Return every line of the listing below unchanged, from the first line through the last.

━━━━━━━━━━━━━━━━━━━━

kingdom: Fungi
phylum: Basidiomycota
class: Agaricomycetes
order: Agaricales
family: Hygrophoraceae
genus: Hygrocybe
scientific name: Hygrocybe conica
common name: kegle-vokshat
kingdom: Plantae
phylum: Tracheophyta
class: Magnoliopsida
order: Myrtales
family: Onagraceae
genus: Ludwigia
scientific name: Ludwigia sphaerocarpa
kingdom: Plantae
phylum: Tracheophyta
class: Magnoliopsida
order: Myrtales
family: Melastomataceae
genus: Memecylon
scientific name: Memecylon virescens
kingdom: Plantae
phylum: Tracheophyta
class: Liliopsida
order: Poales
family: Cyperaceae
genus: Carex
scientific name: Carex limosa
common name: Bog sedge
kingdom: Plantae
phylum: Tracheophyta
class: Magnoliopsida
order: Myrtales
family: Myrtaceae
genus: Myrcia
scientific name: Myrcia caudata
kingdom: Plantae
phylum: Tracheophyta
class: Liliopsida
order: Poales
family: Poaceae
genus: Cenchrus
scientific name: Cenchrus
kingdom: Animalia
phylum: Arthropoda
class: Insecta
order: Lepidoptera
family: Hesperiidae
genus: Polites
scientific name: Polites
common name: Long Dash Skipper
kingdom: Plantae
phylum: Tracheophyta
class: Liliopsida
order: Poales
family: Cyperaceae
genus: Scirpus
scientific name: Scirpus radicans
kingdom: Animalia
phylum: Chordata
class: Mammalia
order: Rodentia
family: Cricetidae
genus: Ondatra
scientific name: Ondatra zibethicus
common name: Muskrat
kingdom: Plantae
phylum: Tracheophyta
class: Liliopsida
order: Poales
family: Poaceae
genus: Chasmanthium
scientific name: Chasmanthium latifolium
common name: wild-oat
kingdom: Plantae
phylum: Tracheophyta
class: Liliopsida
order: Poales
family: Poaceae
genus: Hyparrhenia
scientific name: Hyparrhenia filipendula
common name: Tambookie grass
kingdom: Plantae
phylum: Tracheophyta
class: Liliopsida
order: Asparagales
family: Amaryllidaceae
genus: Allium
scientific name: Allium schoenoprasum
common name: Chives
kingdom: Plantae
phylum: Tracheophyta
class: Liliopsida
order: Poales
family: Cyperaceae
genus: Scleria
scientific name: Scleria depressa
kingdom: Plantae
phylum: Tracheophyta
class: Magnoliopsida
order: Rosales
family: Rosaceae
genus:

━━━━━━━━━━━━━━━━━━━━

Completed exercise ->
kingdom: Fungi
phylum: Basidiomycota
class: Agaricomycetes
order: Agaricales
family: Hygrophoraceae
genus: Hygrocybe
scientific name: Hygrocybe conica
common name: kegle-vokshat
kingdom: Plantae
phylum: Tracheophyta
class: Magnoliopsida
order: Myrtales
family: Onagraceae
genus: Ludwigia
scientific name: Ludwigia sphaerocarpa
kingdom: Plantae
phylum: Tracheophyta
class: Magnoliopsida
order: Myrtales
family: Melastomataceae
genus: Memecylon
scientific name: Memecylon virescens
kingdom: Plantae
phylum: Tracheophyta
class: Liliopsida
order: Poales
family: Cyperaceae
genus: Carex
scientific name: Carex limosa
common name: Bog sedge
kingdom: Plantae
phylum: Tracheophyta
class: Magnoliopsida
order: Myrtales
family: Myrtaceae
genus: Myrcia
scientific name: Myrcia caudata
kingdom: Plantae
phylum: Tracheophyta
class: Liliopsida
order: Poales
family: Poaceae
genus: Cenchrus
scientific name: Cenchrus
kingdom: Animalia
phylum: Arthropoda
class: Insecta
order: Lepidoptera
family: Hesperiidae
genus: Polites
scientific name: Polites
common name: Long Dash Skipper
kingdom: Plantae
phylum: Tracheophyta
class: Liliopsida
order: Poales
family: Cyperaceae
genus: Scirpus
scientific name: Scirpus radicans
kingdom: Animalia
phylum: Chordata
class: Mammalia
order: Rodentia
family: Cricetidae
genus: Ondatra
scientific name: Ondatra zibethicus
common name: Muskrat
kingdom: Plantae
phylum: Tracheophyta
class: Liliopsida
order: Poales
family: Poaceae
genus: Chasmanthium
scientific name: Chasmanthium latifolium
common name: wild-oat
kingdom: Plantae
phylum: Tracheophyta
class: Liliopsida
order: Poales
family: Poaceae
genus: Hyparrhenia
scientific name: Hyparrhenia filipendula
common name: Tambookie grass
kingdom: Plantae
phylum: Tracheophyta
class: Liliopsida
order: Asparagales
family: Amaryllidaceae
genus: Allium
scientific name: Allium schoenoprasum
common name: Chives
kingdom: Plantae
phylum: Tracheophyta
class: Liliopsida
order: Poales
family: Cyperaceae
genus: Scleria
scientific name: Scleria depressa
kingdom: Plantae
phylum: Tracheophyta
class: Magnoliopsida
order: Rosales
family: Rosaceae
genus:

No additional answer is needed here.